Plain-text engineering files
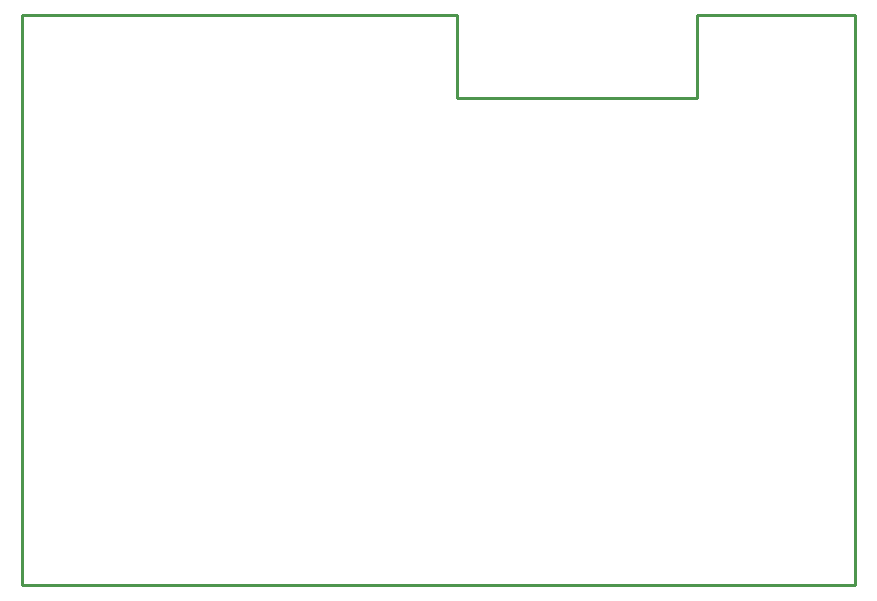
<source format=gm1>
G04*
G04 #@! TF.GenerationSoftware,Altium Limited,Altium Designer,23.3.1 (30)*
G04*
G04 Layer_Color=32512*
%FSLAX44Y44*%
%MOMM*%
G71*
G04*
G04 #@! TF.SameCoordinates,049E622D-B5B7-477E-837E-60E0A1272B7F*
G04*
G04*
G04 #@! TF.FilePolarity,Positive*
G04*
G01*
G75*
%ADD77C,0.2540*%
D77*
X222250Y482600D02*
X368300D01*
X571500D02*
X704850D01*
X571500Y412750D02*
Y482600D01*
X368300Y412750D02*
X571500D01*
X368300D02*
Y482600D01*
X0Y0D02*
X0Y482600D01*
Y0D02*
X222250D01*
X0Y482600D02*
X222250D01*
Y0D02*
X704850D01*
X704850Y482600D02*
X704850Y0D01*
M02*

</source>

WORK REQUEST:
Return a verbatim transcription of the data, omitting all images.

TASK SOLUTION:
<source format=gm1>
G04*
G04 #@! TF.GenerationSoftware,Altium Limited,Altium Designer,23.3.1 (30)*
G04*
G04 Layer_Color=32512*
%FSLAX44Y44*%
%MOMM*%
G71*
G04*
G04 #@! TF.SameCoordinates,049E622D-B5B7-477E-837E-60E0A1272B7F*
G04*
G04*
G04 #@! TF.FilePolarity,Positive*
G04*
G01*
G75*
%ADD77C,0.2540*%
D77*
X222250Y482600D02*
X368300D01*
X571500D02*
X704850D01*
X571500Y412750D02*
Y482600D01*
X368300Y412750D02*
X571500D01*
X368300D02*
Y482600D01*
X0Y0D02*
X0Y482600D01*
Y0D02*
X222250D01*
X0Y482600D02*
X222250D01*
Y0D02*
X704850D01*
X704850Y482600D02*
X704850Y0D01*
M02*

</source>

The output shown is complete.